## Work order 1:
Name every herbicide active ingredient mentioned in the passage on Group 14 herbicides.
## Work order 2:
According to the passage on Group 14 herbicides, past what growth stage do some weeds become quite tolerant to carfentrazone?

Start of Passage provided

A typical fit for carfentrazone would be in spring burnoff prior to a pulse crop in a field with weed problems that include Roundup Ready or other herbicide-tolerant canola volunteers.

Johnson notes one key factor for its use: “Carfentrazone has to be applied very early, especially to weeds like volunteer canola. If it gets beyond the four-leaf stage some weeds become quite tolerant to carfentrazone so control won’t be as good.” 


Another Group 14 herbicide in the testing phase
More Group 14 herbicides could be available in western Canada in the future. Johnson is involved in AAFC’s testing of a new Group 14 product from BASF, and he has also conducted a small preliminary experiment to look at the potential of another experimental compound. “We have done a fair amount of work with the new Group 14 product from BASF. It will hopefully be registered for 2009,” he says. The active ingredient is saflufenacil, and the product is used in combination with glyphosate to help burn down
broadleaf weeds.


Like carfentrazone, saflufenacil kills weeds at a much faster rate than glyphosate alone. Johnson compares the two products: “Saflufenacil could have some residual properties depending on the rate. It has a fairly broad spectrum of crops that it’s safe to apply prior to emergence, but it has more restrictions than carfentrazone. For instance, crops like pea and chickpea are quite tolerant of it, so it could be used before those crops. As well, it seems that saflufenacil can be effective over a wider range of weed growth stages
than carfentrazone.”


Johnson notes, “Saflufenacil’s development was based on the emerging issues in the United States and other parts of the world with glyphosate-resistant weeds, and the need to have partners to tank mix with glyphosate. We haven’t really identified any glyphosate-resistant weeds in Canada yet, so the use pattern here would be for burnoff to control weeds like volunteer Roundup Ready canola and other weeds that glyphosate has difficulty in controlling.

End of Passage provided
Start of Material supplied

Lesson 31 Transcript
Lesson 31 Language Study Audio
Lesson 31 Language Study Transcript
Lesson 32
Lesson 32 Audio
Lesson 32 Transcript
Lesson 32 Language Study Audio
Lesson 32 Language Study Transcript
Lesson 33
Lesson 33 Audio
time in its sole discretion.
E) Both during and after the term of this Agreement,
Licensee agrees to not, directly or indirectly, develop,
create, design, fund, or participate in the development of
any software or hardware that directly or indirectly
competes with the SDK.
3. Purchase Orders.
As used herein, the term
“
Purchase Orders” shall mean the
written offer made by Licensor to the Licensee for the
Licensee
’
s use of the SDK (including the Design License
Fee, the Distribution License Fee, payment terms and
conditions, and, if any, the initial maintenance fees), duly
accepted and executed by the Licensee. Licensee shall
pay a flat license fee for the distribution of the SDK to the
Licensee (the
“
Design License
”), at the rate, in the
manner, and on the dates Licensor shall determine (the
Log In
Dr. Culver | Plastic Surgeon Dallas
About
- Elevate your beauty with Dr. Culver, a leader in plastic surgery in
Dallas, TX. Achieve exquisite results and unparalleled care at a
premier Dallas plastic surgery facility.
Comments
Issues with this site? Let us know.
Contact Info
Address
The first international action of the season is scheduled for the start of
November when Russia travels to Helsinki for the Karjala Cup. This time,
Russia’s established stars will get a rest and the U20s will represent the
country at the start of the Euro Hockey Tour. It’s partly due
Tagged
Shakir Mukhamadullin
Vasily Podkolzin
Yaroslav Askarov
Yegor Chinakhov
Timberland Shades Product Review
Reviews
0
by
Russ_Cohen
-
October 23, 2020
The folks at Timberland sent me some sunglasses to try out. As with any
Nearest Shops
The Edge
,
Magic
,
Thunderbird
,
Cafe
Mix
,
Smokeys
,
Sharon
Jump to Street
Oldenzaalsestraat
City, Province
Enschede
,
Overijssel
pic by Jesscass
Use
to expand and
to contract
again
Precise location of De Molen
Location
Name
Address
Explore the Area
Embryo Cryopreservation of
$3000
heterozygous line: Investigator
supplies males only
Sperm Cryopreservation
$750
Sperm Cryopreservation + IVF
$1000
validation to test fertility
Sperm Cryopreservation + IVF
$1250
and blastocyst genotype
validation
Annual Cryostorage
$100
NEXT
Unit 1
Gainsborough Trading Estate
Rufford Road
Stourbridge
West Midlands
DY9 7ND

End of Material supplied
Start of Material supplied

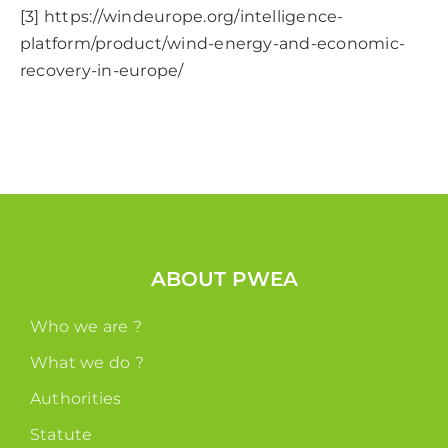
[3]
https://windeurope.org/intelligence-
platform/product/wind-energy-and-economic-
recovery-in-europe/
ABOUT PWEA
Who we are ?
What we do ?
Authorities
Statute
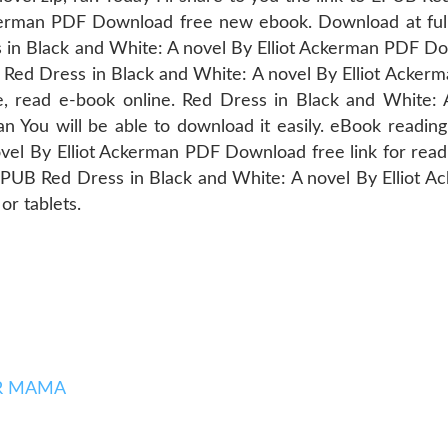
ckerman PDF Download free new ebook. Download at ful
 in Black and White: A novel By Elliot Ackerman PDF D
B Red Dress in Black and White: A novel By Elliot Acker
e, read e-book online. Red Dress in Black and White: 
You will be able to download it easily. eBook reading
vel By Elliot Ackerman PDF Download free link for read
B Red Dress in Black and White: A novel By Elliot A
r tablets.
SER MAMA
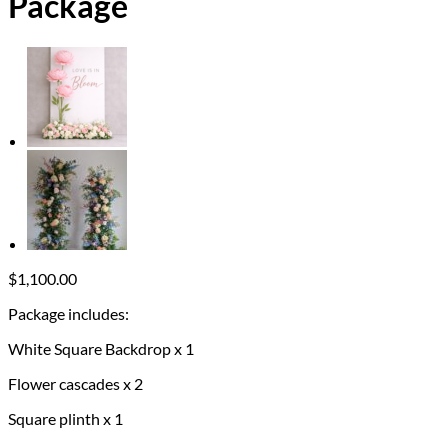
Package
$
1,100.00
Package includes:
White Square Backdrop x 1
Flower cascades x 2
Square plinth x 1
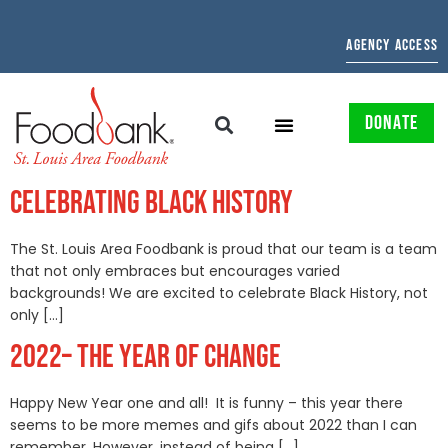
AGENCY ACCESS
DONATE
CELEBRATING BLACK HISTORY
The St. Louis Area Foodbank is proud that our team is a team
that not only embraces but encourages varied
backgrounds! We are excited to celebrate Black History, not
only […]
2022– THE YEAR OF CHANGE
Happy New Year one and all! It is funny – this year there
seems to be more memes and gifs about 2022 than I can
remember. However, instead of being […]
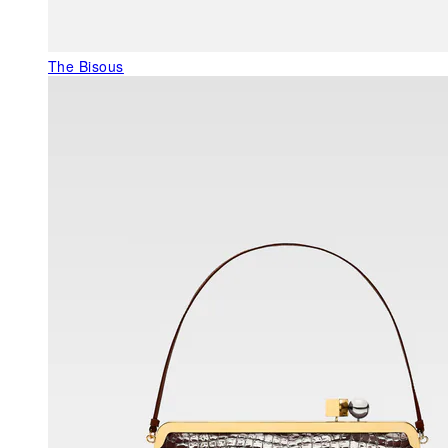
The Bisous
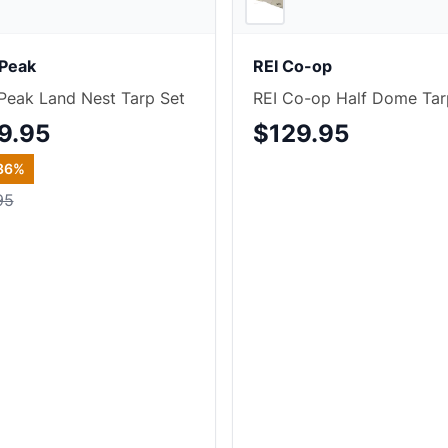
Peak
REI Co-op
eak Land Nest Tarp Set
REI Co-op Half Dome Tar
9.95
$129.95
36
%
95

End of Material supplied

## Task result 1:
Carfentrazone, saflufenacil, glyphosate

## Task result 2:
The four-leaf stage